Don Avito Carrascal le contó la lamentable historia de su hijo. Y concluyó diciéndo: «Ya ves, Augustito, cómo he venido a esto...»
Augusto callaba mirando al suelo. Iban por la Alameda.
–Sí, Augusto, sí –prosiguió don Avito–; la vida es la única maestra de la vida; no hay pedagogía que valga. Sólo se aprende a vivir viviendo, y cada hombre tiene que recomenzar el aprendizaje de la vida de nuevo...
–¿Y la labor de las generaciones, don Avito, el legado de los siglos?
–No hay más que dos legados: el de las ilusiones y el de los desengaños, y ambos sólo se encuentran donde nos encontramos hace poco: en el templo. De seguro que te llevó allá o una gran ilusión o un gran desengaño.
–Las dos cosas.
–Sí, las dos cosas, sí. Porque la ilusión, la esperanza, engendra el desengaño, el recuerdo, y el desengaño, el recuerdo, engendra a su vez la ilusión, la esperanza. La ciencia es realidad, es presente, querido Augusto, y yo no puedo vivir ya de nada presente. Desde que mi pobre Apolodoro, mi víctima –y al decir esto le lloraba la voz–, murió, es decir, se mató, no hay ya presente posible, no hay ciencia ni realidad que valgan para mí; no puedo vivir sino recordándole o esperándole. Y he ido a parar a ese hogar de todas las ilusiones y todos los desengaños: ¡a la iglesia!
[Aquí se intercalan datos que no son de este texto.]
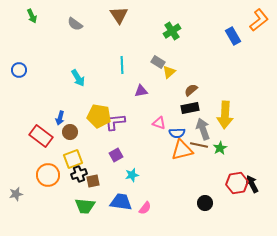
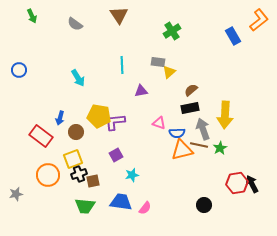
gray rectangle: rotated 24 degrees counterclockwise
brown circle: moved 6 px right
black circle: moved 1 px left, 2 px down
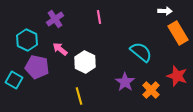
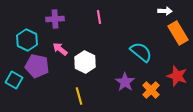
purple cross: rotated 30 degrees clockwise
purple pentagon: moved 1 px up
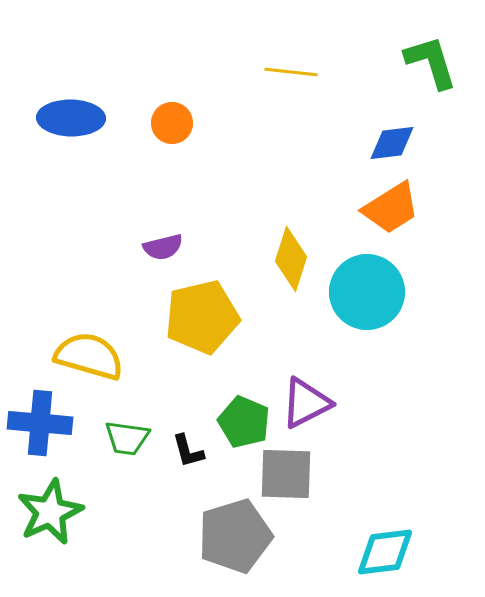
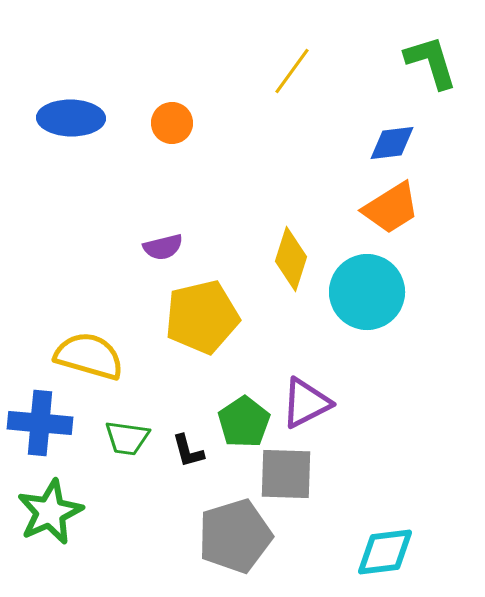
yellow line: moved 1 px right, 1 px up; rotated 60 degrees counterclockwise
green pentagon: rotated 15 degrees clockwise
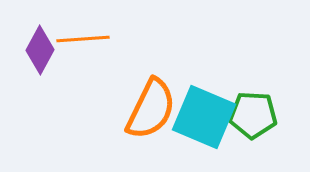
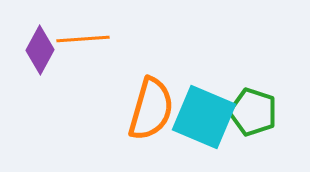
orange semicircle: rotated 10 degrees counterclockwise
green pentagon: moved 3 px up; rotated 15 degrees clockwise
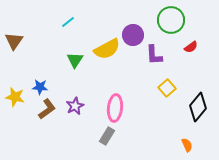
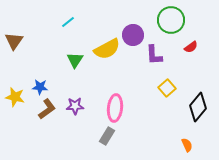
purple star: rotated 24 degrees clockwise
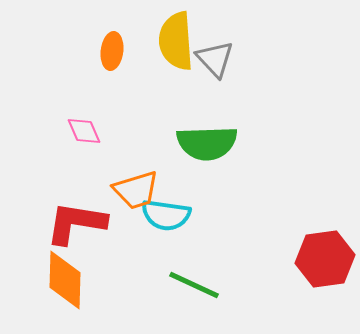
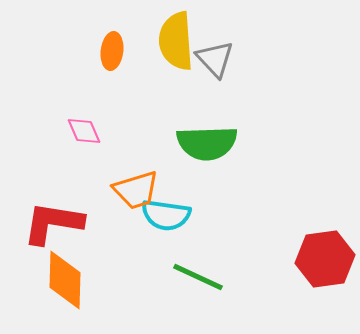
red L-shape: moved 23 px left
green line: moved 4 px right, 8 px up
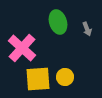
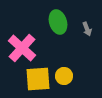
yellow circle: moved 1 px left, 1 px up
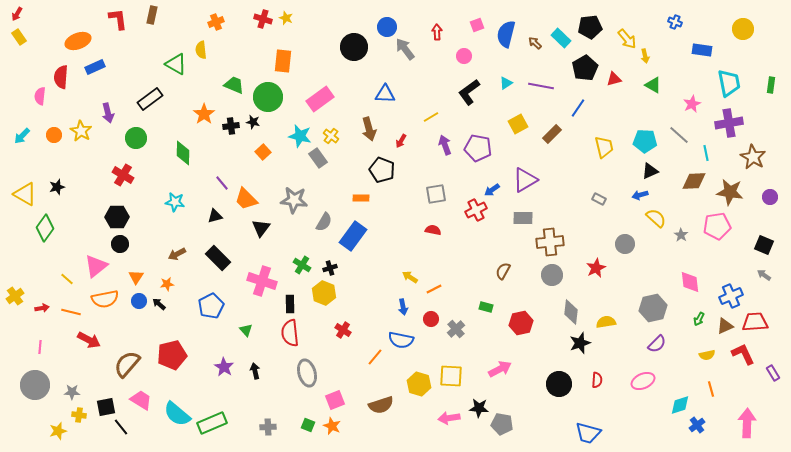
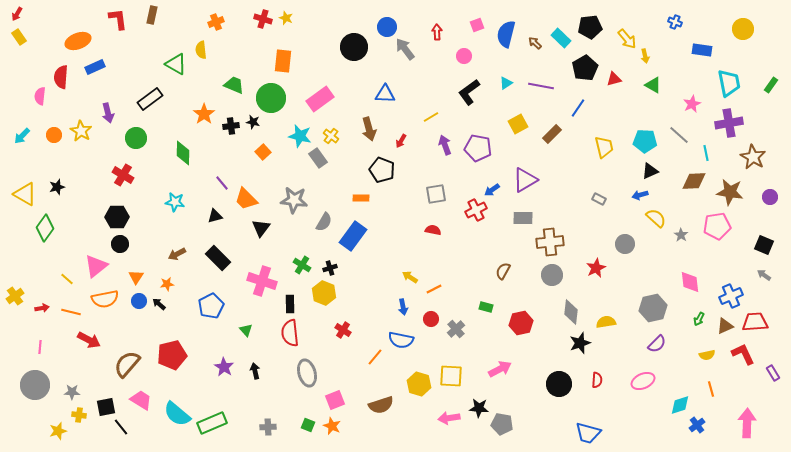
green rectangle at (771, 85): rotated 28 degrees clockwise
green circle at (268, 97): moved 3 px right, 1 px down
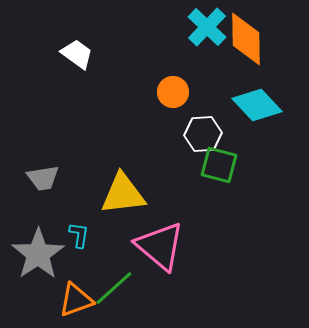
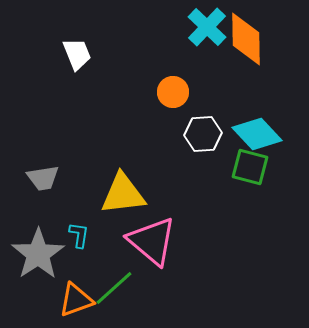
white trapezoid: rotated 32 degrees clockwise
cyan diamond: moved 29 px down
green square: moved 31 px right, 2 px down
pink triangle: moved 8 px left, 5 px up
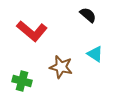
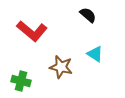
green cross: moved 1 px left
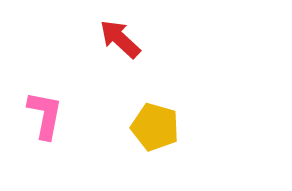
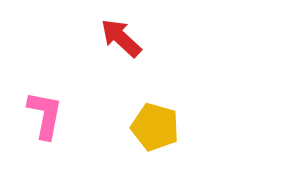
red arrow: moved 1 px right, 1 px up
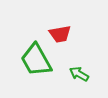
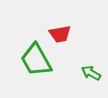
green arrow: moved 12 px right, 1 px up
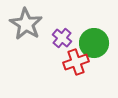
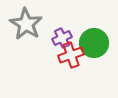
purple cross: rotated 24 degrees clockwise
red cross: moved 5 px left, 7 px up
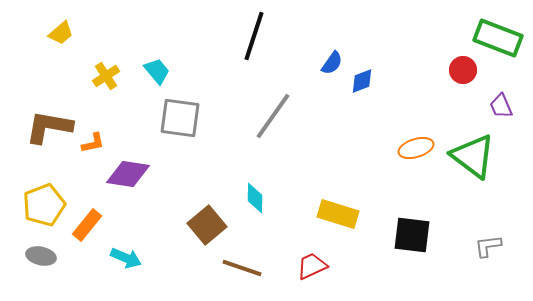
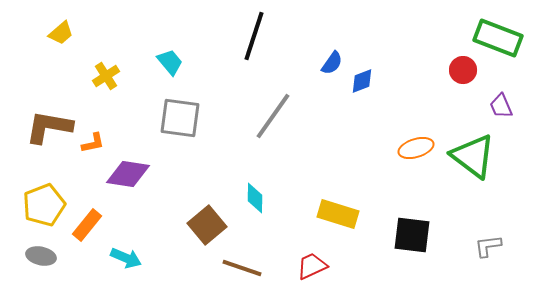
cyan trapezoid: moved 13 px right, 9 px up
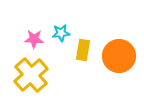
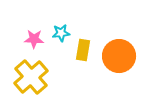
yellow cross: moved 2 px down
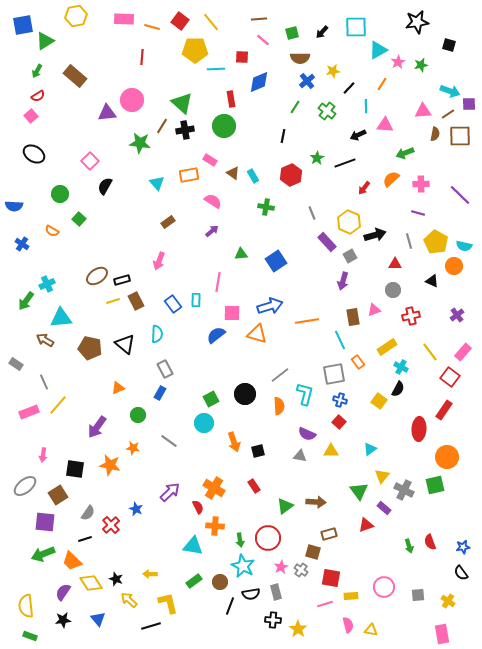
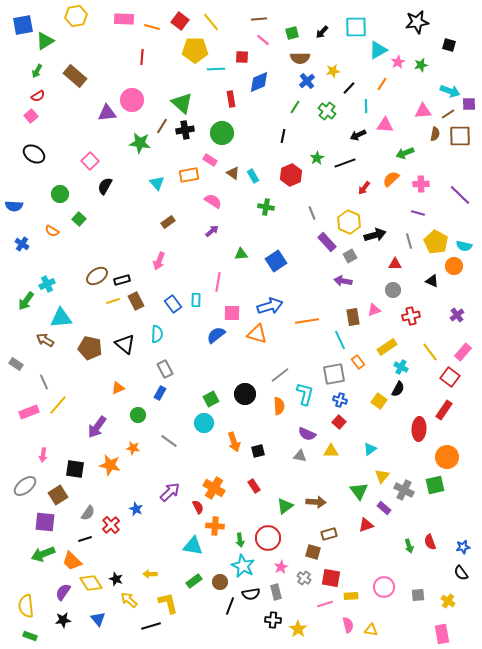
green circle at (224, 126): moved 2 px left, 7 px down
purple arrow at (343, 281): rotated 84 degrees clockwise
gray cross at (301, 570): moved 3 px right, 8 px down
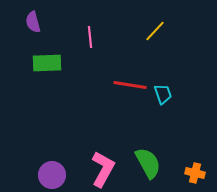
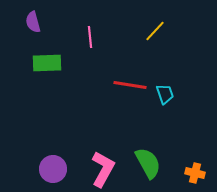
cyan trapezoid: moved 2 px right
purple circle: moved 1 px right, 6 px up
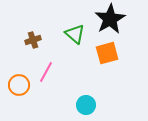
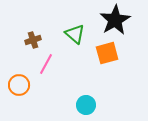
black star: moved 5 px right, 1 px down
pink line: moved 8 px up
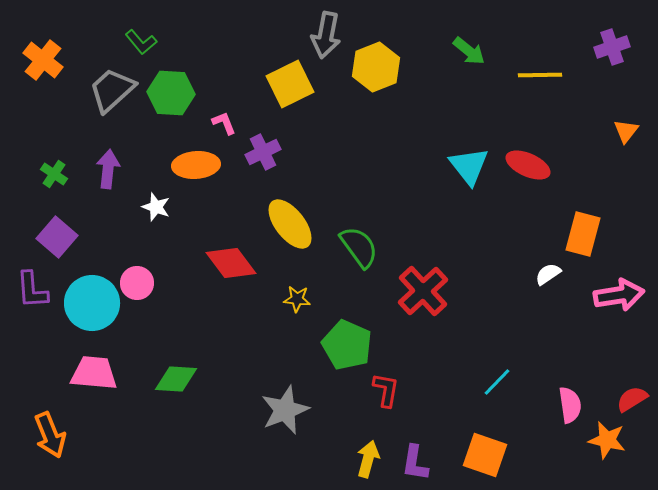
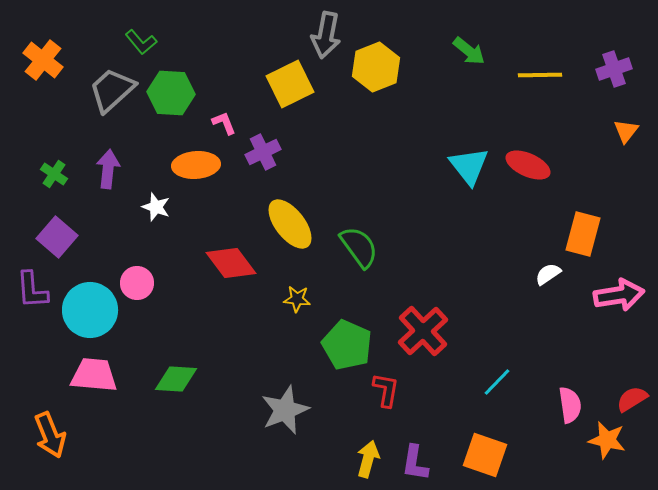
purple cross at (612, 47): moved 2 px right, 22 px down
red cross at (423, 291): moved 40 px down
cyan circle at (92, 303): moved 2 px left, 7 px down
pink trapezoid at (94, 373): moved 2 px down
–¿De modo es que ahora cree usted?
–¡Qué sé yo...!
–Pero ¿no cree usted?
–No sé si creo o no creo; sé que rezo. Y no sé bien lo que rezo. Somos unos cuantos que al anochecer nos reunimos ahí a rezar el rosario. No sé quiénes son, ni ellos me conocen, pero nos sentimos solidarios, en íntima comunión unos con otros. Y ahora pienso que a la humanidad maldita la falta que le hacen los genios.
–¿Y su mujer, don Avito?
–¡Ah, mi mujer! –exclamó Carrascal, y una lágrima que se le había asomado a un ojo pareció irradiarle luz interna–. ¡Mi mujer!, ¡la he descubierto! Hasta mi tremenda desgracia no he sabido lo que tenía en ella. Sólo he penetrado en el misterio de la vida cuando en las noches terribles que sucedieron al suicidio de mi Apolodoro reclinaba mi cabeza en el regazo de ella, de la madre, y lloraba, lloraba, lloraba. Y ella, pasándome dulcemente la mano por la cabeza, me decía: «¡Pobre hijo mío!, ¡pobre mío!» Nunca, nunca ha sido más madre que ahora. Jamás creí al hacerla madre, ¿y cómo?, nada más que para que me diese la materia prima del genio... jamás creí al hacerla madre que como tal la necesitaría para mí un día. Porque yo no conocí a mi madre, Augusto, no la conocí; yo no he tenido madre, no he sabido qué es tenerla hasta que al perder mi mujer a mi hijo y suyo se ha sentido madre mía. Tú conociste a tu madre, Augusto, a la excelente doña Soledad; si no, te aconsejaría que te casases.
–La conocí, don Avito, pero la perdí, y ahí, en la iglesia, estaba recordándola...
–Pues si quieres volver a tenerla, ¡cásate, Augusto, cásate!
–No, aquélla no, aquélla, no la volveré a tener
–Es verdad, pero ¡cásate!
–¿Y cómo? –añadió Augusto con una forzada sonrisa y recordando lo que había oído de una de las doctrinal de don Avito– ¿cómo?, ¿deductiva o inductivamente?
–¡Déjate ahora de esas cosas; por Dios, Augusto, no me recuerdes tragedias! Pero... En fin, si te he de seguir el humor, ¡cásate intuitivamente!
–¿Y si la mujer a quien quiero no me quiere?
–Cásate con la mujer que te quiera, aunque no lo quieras tú. Es rnejor casarse para que le conquisten a uno el amor que para conquistarlo. Busca una que te quiera.
Por la mente de Augusto pasó en rapidísima visión la imagen de la chica de la planchadora. Porque se había hecho la ilusión de que aquella pobrecita quedó enamorada de él.
Cuando al cabo Augusto se despidió de don Avito dirigióse al Casino. Quería despejar la niebla de su cabeza y la de su corazón echando una partida de ajedrez con Víctor.